- _TASK DIRECTIONS_
Reproduce the part of the material that opens with the line containing "locality: NW of" and closes with the end of the material, substituting "author" for "name author" and leaving everything else unchanged.

[Extracted records]
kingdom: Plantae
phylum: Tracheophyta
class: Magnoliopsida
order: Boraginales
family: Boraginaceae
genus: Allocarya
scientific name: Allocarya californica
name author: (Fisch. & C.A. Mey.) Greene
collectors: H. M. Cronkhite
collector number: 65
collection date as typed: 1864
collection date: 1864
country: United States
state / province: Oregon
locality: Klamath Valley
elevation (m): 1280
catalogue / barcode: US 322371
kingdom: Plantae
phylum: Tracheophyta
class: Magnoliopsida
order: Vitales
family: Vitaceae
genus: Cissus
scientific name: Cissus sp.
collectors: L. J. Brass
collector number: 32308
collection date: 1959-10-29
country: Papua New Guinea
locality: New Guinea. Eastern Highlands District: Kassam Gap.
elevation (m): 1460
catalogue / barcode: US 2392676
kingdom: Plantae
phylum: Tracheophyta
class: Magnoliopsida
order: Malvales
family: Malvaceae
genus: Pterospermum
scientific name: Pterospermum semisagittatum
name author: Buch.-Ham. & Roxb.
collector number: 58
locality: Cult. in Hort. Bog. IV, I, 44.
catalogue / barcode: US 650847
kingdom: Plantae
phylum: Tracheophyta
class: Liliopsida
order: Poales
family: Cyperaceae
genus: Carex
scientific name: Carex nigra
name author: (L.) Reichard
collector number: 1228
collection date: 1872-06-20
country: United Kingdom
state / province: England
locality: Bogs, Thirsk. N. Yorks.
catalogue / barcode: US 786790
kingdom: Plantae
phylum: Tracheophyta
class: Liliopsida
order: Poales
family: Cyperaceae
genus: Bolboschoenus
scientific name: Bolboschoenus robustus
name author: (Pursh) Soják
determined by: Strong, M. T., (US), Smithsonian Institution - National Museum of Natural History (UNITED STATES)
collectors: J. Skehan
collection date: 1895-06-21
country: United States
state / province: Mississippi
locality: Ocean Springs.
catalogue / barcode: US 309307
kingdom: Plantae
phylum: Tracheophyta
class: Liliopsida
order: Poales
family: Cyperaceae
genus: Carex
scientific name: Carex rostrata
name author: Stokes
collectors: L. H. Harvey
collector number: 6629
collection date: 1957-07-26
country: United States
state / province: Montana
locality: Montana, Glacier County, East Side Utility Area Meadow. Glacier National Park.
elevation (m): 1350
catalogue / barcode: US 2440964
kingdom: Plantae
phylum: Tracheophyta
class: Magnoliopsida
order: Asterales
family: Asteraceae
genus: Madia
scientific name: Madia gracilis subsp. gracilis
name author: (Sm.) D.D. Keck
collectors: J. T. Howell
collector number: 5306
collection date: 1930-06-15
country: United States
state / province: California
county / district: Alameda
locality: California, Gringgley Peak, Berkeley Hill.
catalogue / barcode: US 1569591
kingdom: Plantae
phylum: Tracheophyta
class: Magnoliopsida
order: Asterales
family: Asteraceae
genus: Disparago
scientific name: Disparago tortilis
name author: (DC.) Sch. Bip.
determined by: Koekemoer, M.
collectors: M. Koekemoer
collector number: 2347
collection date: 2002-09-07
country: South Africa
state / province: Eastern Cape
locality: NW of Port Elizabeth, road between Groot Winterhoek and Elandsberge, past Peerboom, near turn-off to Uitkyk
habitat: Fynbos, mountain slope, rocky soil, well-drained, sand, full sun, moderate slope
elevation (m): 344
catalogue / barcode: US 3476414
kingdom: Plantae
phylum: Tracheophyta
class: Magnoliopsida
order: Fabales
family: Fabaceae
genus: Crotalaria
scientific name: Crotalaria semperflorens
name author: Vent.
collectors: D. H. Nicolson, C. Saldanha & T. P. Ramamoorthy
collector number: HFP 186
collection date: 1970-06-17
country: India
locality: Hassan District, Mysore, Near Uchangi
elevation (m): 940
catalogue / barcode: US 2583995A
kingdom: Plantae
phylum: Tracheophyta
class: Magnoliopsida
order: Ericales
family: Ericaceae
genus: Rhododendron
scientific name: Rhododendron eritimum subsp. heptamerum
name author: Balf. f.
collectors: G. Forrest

- _FINAL ANSWER_
locality: NW of Port Elizabeth, road between Groot Winterhoek and Elandsberge, past Peerboom, near turn-off to Uitkyk
habitat: Fynbos, mountain slope, rocky soil, well-drained, sand, full sun, moderate slope
elevation (m): 344
catalogue / barcode: US 3476414
kingdom: Plantae
phylum: Tracheophyta
class: Magnoliopsida
order: Fabales
family: Fabaceae
genus: Crotalaria
scientific name: Crotalaria semperflorens
author: Vent.
collectors: D. H. Nicolson, C. Saldanha & T. P. Ramamoorthy
collector number: HFP 186
collection date: 1970-06-17
country: India
locality: Hassan District, Mysore, Near Uchangi
elevation (m): 940
catalogue / barcode: US 2583995A
kingdom: Plantae
phylum: Tracheophyta
class: Magnoliopsida
order: Ericales
family: Ericaceae
genus: Rhododendron
scientific name: Rhododendron eritimum subsp. heptamerum
author: Balf. f.
collectors: G. Forrest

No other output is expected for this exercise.